[Gespeicherte Dateneinträge]
▬▬▬▬▬▬
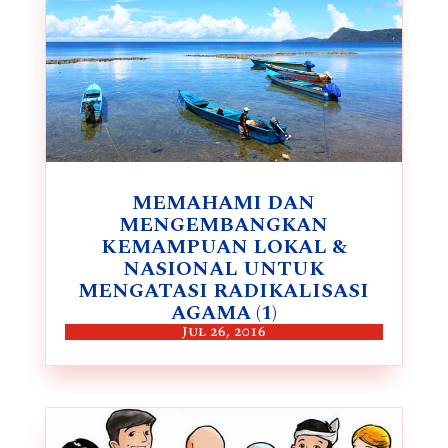
MEMAHAMI DAN
MENGEMBANGKAN
KEMAMPUAN LOKAL &
NASIONAL UNTUK
MENGATASI RADIKALISASI
AGAMA (1)
Jul 26, 2016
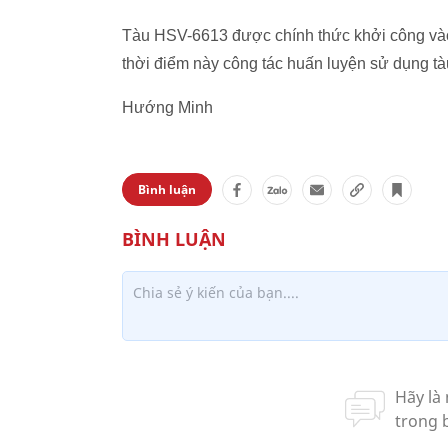
Tàu
HSV-6613 được chính thức khởi công vào
thời điểm này công tác huấn luyện sử dụng t
Hướng Minh
Bình luận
▬▬▬▬▬▬
» Aufgabenstellung
Gib den Text aller Einträge oben Zeile für Zeile unverändert aus und lass dabei die Bilder weg.

» Lösung
MEMAHAMI DAN
MENGEMBANGKAN
KEMAMPUAN LOKAL &
NASIONAL UNTUK
MENGATASI RADIKALISASI
AGAMA (1)
Jul 26, 2016
Tàu
HSV-6613 được chính thức khởi công vào
thời điểm này công tác huấn luyện sử dụng t
Hướng Minh
Bình luận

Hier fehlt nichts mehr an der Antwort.